// 08 / Local AI Stack · 17 Apr 2026
// the architecture
With all three services from Part 1 running, a single question fans out to SearXNG for live web results and MeiliSearch for local document chunks, then both are combined and sent to Ollama to synthesise a grounded answer.
User query
│
├── SearXNG ──► web results (title, url, snippet × 10)
│
├── MeiliSearch ──► local doc chunks (content, path × 5)
│
└── Ollama ◄── combined context + original query
│
└──► synthesised answer with source citations
The model never guesses — it's grounded in what was actually retrieved. Web results give it current information; local docs give it project-specific context.

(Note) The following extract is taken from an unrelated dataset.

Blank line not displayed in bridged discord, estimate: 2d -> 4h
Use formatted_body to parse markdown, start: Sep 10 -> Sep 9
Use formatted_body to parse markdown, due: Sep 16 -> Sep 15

That combination is what makes this genuinely useful rather than a toy demo.
// implementation
pip install fastapi uvicorn httpx meilisearch ollama --break-system-packages
from fastapi import FastAPI
import httpx, meilisearch, ollama
app = FastAPI()
meili = meilisearch.Client("http://localhost:7700", "your-key")
@app.get("/search")
async def search(q: str):
# 1 — web results from SearXNG
async with httpx.AsyncClient() as c:
web_resp = await c.get("http://localhost:8080/search",
params={"q": q, "format": "json"}, timeout=10)

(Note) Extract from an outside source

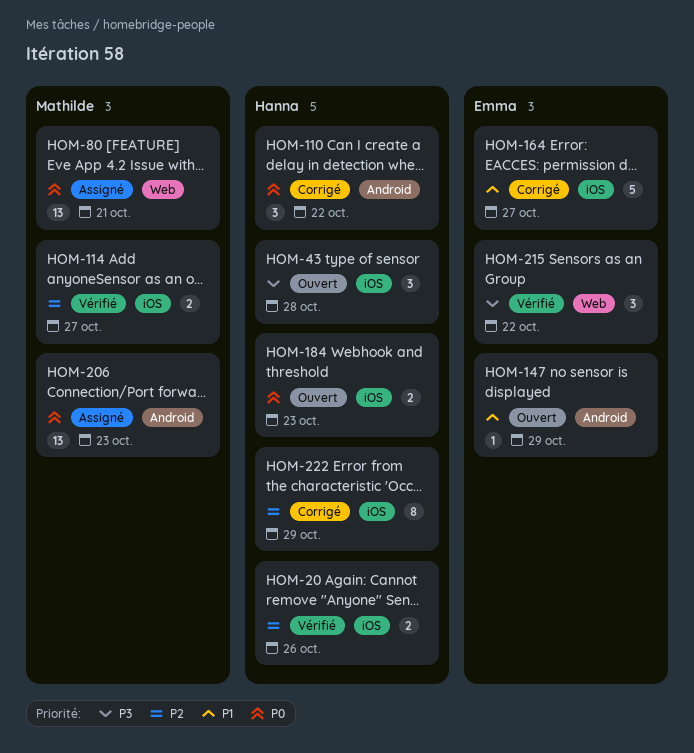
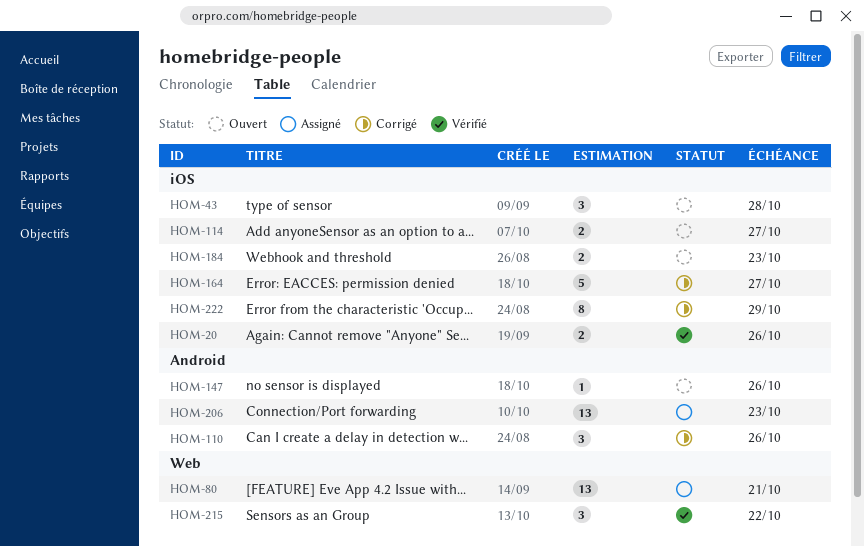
HOM-110, due: Oct 22 -> Oct 26
HOM-114, status: Vérifié -> Ouvert
HOM-147, due: Oct 29 -> Oct 26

web_hits = web_resp.json().get("results", [])[:5]
# 2 — local doc results from MeiliSearch
local_hits = meili.index("documents").search(q, {"limit": 3})["hits"]

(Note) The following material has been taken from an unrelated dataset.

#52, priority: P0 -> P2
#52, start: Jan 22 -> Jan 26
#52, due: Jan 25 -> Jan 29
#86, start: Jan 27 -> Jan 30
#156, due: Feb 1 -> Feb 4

# 3 — build combined context
context = "WEB RESULTS:\n"
context += "".join(f"- {r['title']}: {r.get('content','')}\n" for r in web_hits)
context += "\nLOCAL DOCS:\n"
context += "".join(f"- {r['title']} ({r['filename']}): {r['content'][:300]}\n"
for r in local_hits)
# 4 — ask Ollama to synthesise an answer
prompt = f"Using these sources, answer: {q}\n\n{context}"
response = ollama.chat(model="qwen2.5-coder:7b",
messages=[{"role": "user", "content": prompt}])
return {"answer": response["message"]["content"],
"web": web_hits, "local": local_hits}
uvicorn main:app --reload --port 8000
Query via http://localhost:8000/search?q=your+question or browse the auto-generated API docs at http://localhost:8000/docs
// in action
Query: "How do I implement a brickwall limiter in JUCE?" — showing how web results and local project docs combine into a grounded, specific answer.
dsp::LookAheadLimiter from the JUCE DSP module. Set a lookahead of 2–5ms to allow gain reduction to anticipate peaks. Your own notes (grecamp_dsp_notes.md) document a peak follower approach with 0.1ms attack that works well for the power amp simulation stage. Combine with a soft-clip function at the output to handle inter-sample peaks. Sources: juce.com DSP docs, KVR Audio forum, your local GRECAmp notes.